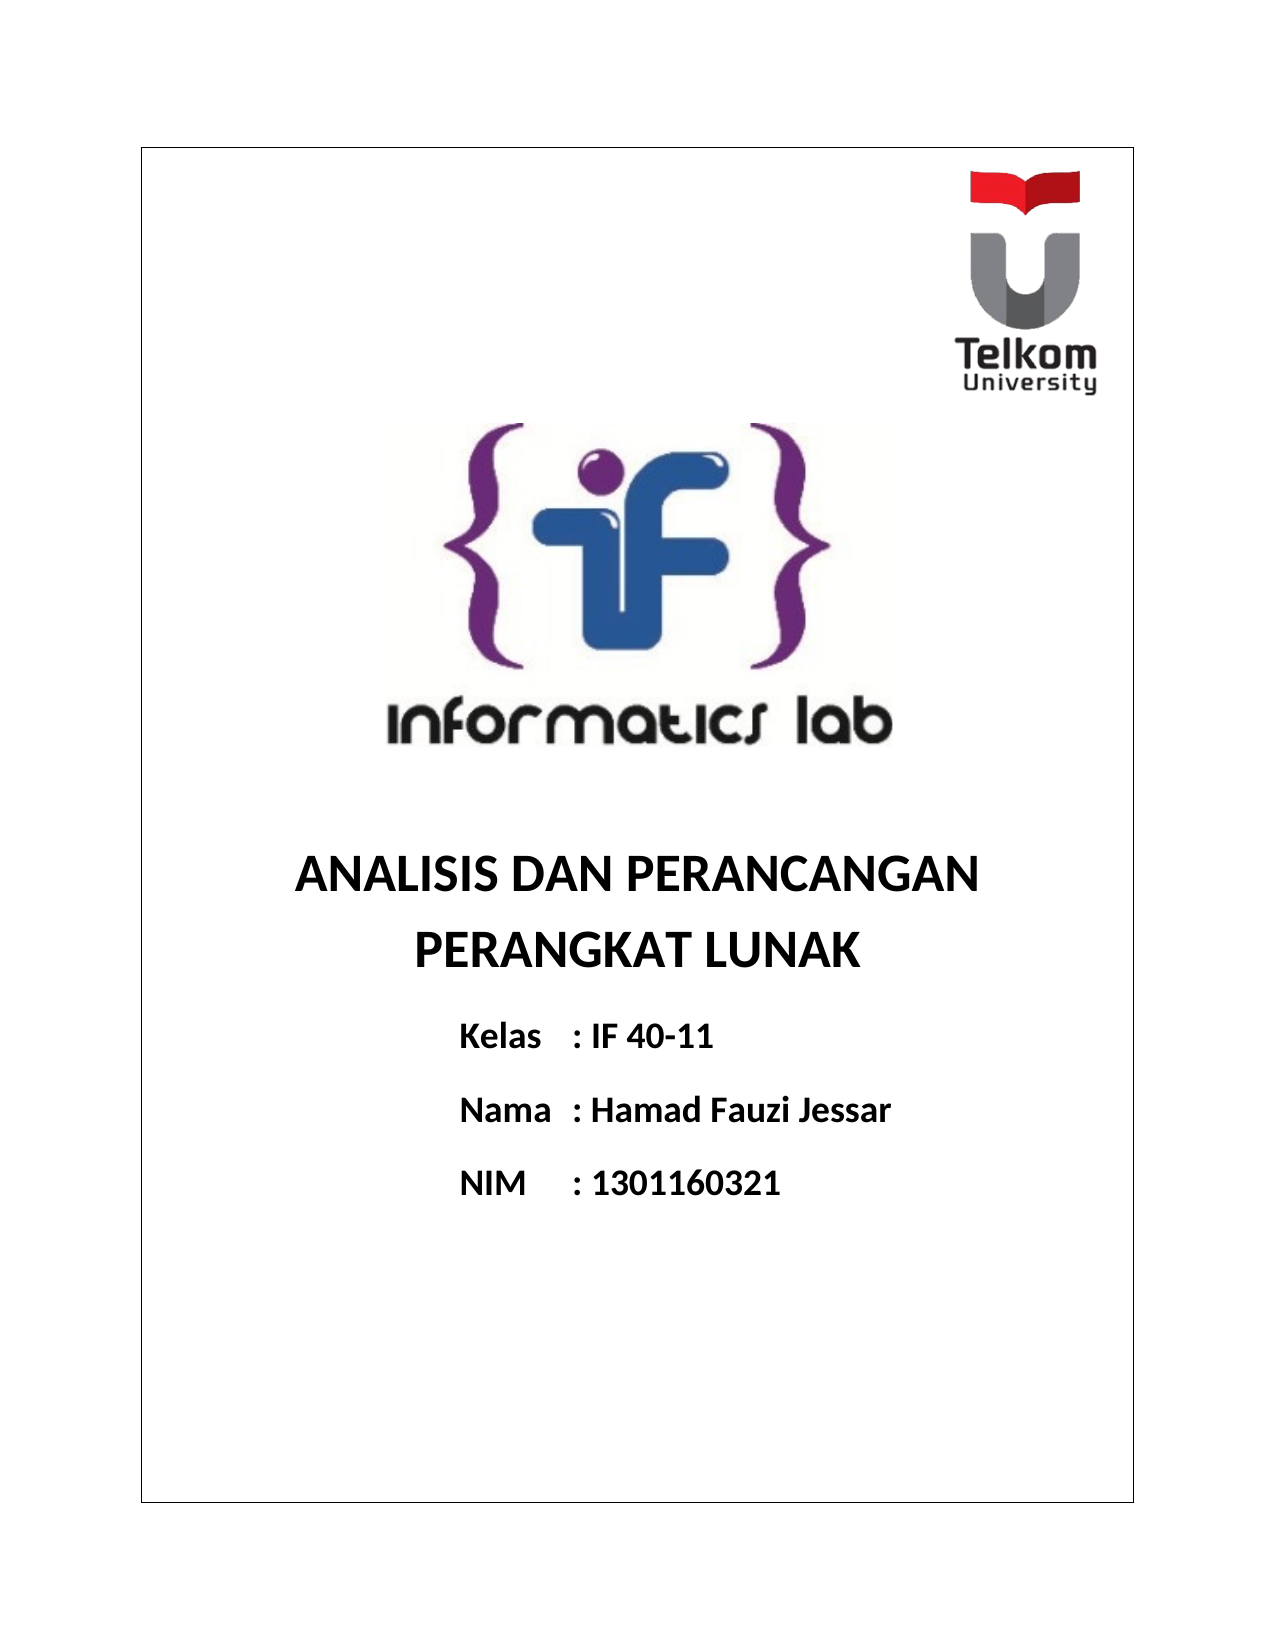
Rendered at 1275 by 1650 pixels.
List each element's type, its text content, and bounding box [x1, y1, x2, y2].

text Nama : Hamad Fauzi Jessar [150, 1086, 1125, 1132]
text NIM : 1301160321 [150, 1159, 1125, 1205]
picture [385, 423, 893, 747]
text Kelas : IF 40-11 [150, 1012, 1125, 1058]
text ANALISIS DAN PERANCANGAN PERANGKAT LUNAK [150, 839, 1125, 981]
picture [929, 160, 1115, 412]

■ ■ ■ ■ ■ ■ ■

EXERCISE AIM:
A faithful copy is needed: reproduce all of the data above, leaving the pictures out.

OUTPUT FOR THIS TASK:
Rendered at 1275 by 1650 pixels.
List each element's type, its text content, and bounding box [x1, y1, x2, y2].

text Nama : Hamad Fauzi Jessar [150, 1086, 1125, 1132]
text NIM : 1301160321 [150, 1159, 1125, 1205]
picture [385, 423, 893, 747]
text Kelas : IF 40-11 [150, 1012, 1125, 1058]
text ANALISIS DAN PERANCANGAN PERANGKAT LUNAK [150, 839, 1125, 981]
picture [929, 160, 1115, 412]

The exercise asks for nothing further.